— SÉRIE DE CONSIGNES —
(a) Traduisez en anglais la phrase suivante du texte sur L. Boltanski et la valorisation : « Enfin, L. Boltanski renonce à l’idée d’accord implicite pour mettre au cœur des liens sociaux la dispute et la divergence des points de vue. »
(b) Rédigez la suite du texte sur L. Boltanski et la valorisation à partir de sa dernière phrase.

18Les « grands » seraient donc au-dessus des règles et c’est ce qui constituerait le caractère commun de ce que L. Boltanski [1999] désigne comme la « classe des responsables » dans son essai De la critique. Dans cet ouvrage, il cherche à tracer une voie intermédiaire entre sociologie de la critique et sociologie critique, en revenant sur les notions de « domination » et de « classe sociale », et donc en donnant plus de poids aux épreuves de force. Pour caractériser cette « classe des responsables », l’auteur montre en particulier la dimension instrumentale des nouveaux modes de management (comme le benchmarking) dans le sens où les mesures adoptées trouvent leur principe de nécessité dans le respect de cadres comptables ou juridiques sans exiger un large déploiement de discours idéologiques ou d’épreuves de vérité. Leur caractère technique rend inutile leur divulgation à un large public et conduit à un « gouvernement par les normes [1] » [Thévenot, 1997]. Enfin, L. Boltanski renonce à l’idée d’accord implicite pour mettre au cœur des liens sociaux la dispute et la divergence des points de vue. C’est dans ce sens que l’auteur va faire référence à la contradiction herméneutique propre aux institutions, à la tension permanente entre « croyance » et « critique ».
19Dans le dernier ouvrage avec A. Esquerre, les auteurs reviennent sur la question de la caractérisation de la classe dominante et de la manière dont ses membres construisent un intérêt commun, mais en prenant le point de vue des façons dont cette classe peut s’enrichir ou encore de son pouvoir de définition de ce qui vaut. Ce type d’interrogation nous oblige à faire un détour par le renouvellement de l’analyse des processus de valorisation entamé par l’EC, avant de présenter cette nouvelle recherche.
3 – Valeur et pouvoir de valorisation
20D’une façon générale, c’est le développement de l’ingénierie de l’évaluation, liée en grande partie à la financiarisation de l’économie [Chiapello, 2016], mais aussi comme nous venons de le voir à un nouveau régime de gouvernement, qui a suscité une réflexion sociologique approfondie sur les formes d’évaluation [Vatin, 2009 ; Lamont, 2012] et sur la question de la fixation in concreto des prix sur les marchés financiers ou autres bourses du commerce et ventes aux enchères [Callon et Muniesa, 2005].

— DONNÉES PRÉSENTÉES —
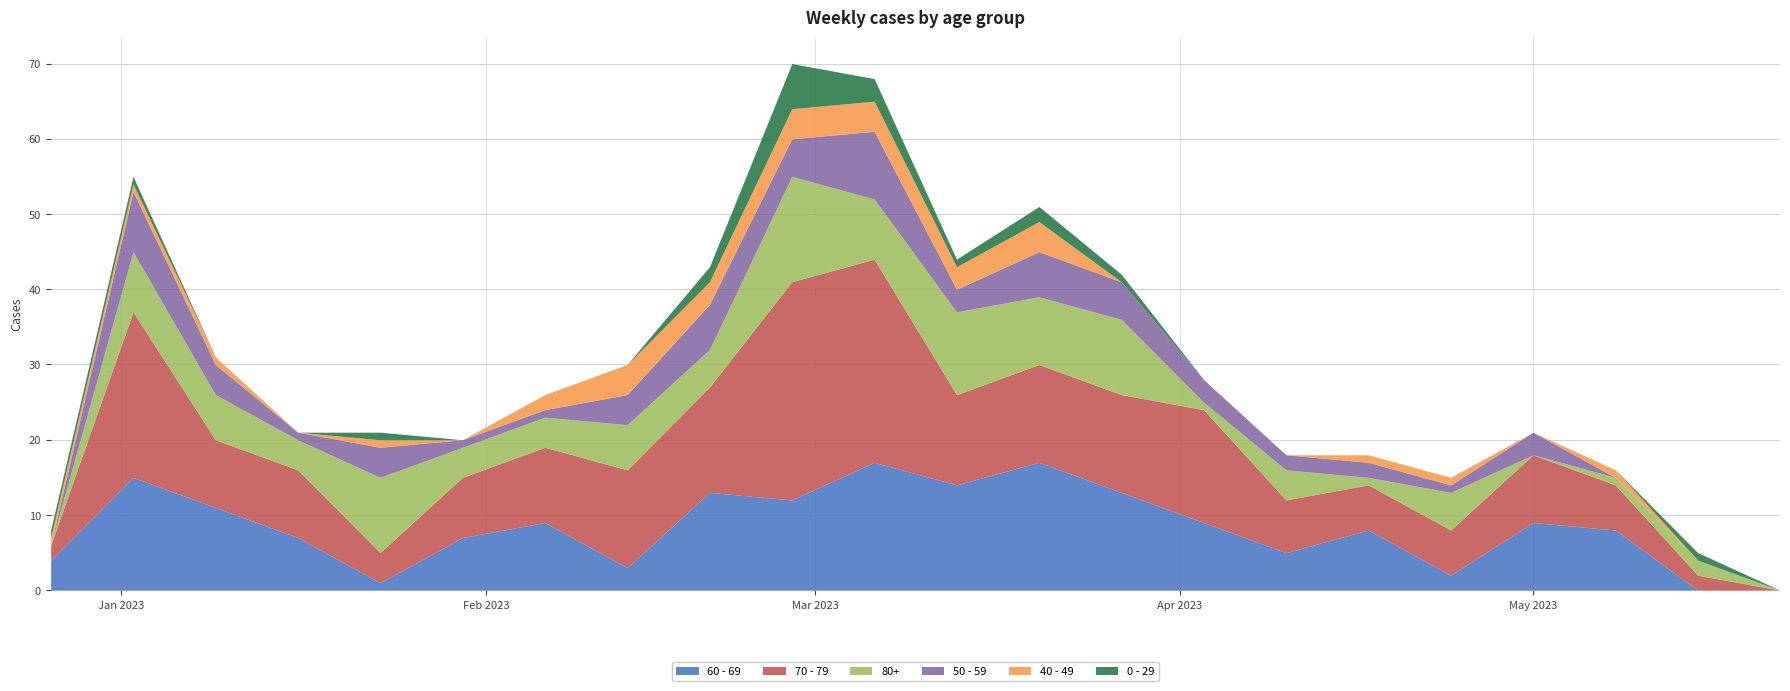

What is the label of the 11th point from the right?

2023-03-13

---

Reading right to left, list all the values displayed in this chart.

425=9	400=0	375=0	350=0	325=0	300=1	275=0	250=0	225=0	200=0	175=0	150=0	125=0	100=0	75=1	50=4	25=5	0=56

* * *

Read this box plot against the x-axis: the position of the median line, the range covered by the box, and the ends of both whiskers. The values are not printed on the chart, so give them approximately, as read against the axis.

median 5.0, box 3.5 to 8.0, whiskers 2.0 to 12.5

— RÉSULTATS —
(a) Finally, L. Boltanski abandons the idea of implicit agreement in order to place dispute and the divergence of viewpoints at the heart of social ties.

(b)
21Mais, dans les réinterrogations sur la question de la valeur, l’ouvrage d’A. Orléan [L’empire de la valeur, 2011] a joué un rôle déterminant par la critique qu’il adresse à l’approche substantielle défendue par la théorie économique de l’efficience des marchés financiers. En effet, la crise des « subprimes » qui s’est développée aux États-Unis en 2007-2008 a aussi témoigné d’une crise profonde de l’évaluation des titres financiers. L’auteur cherche alors à saisir le fonctionnement des marchés financiers à partir de la mise en évidence d’un processus mimétique que nous présentons dans un premier temps. Nous critiquons ensuite ce modèle mimétique en prenant en compte l’ensemble des médiations permettant de comprendre la diffusion d’une forme de valorisation. Cette approche plus pragmatique met l’accent sur le pouvoir de valorisation de certains intermédiaires de marché, ce qui conduit finalement à s’interroger sur les sources de ce pouvoir, entre autorité et rapport de force. Nous concluons cette partie sur la façon dont les clients contribuent à l’évaluation de la qualité des produits.
3.1 – Modèle mimétique et genèse des conventions sur la valeur
22Pour comprendre le fonctionnement des marchés financiers, notamment l’apparition de bulles spéculatives, A. Orléan [2011] s’intéresse de façon systémique à l’étude des comportements des acteurs économiques, en particulier à leur croyance collective dans la valeur des actifs, valeur qui est de l’ordre de la liquidité. Celle-ci a pour objet une croyance durable sur la valeur de la monnaie ou autres actifs quasi liquides (titre négociable, monnaie bancaire), alors que, du point de vue de l’utilitarisme économique, le prix d’un bien n’est que la mesure circonstancielle et objectivée du sacrifice nécessaire pour en obtenir la valeur d’usage suivant une économie naturelle.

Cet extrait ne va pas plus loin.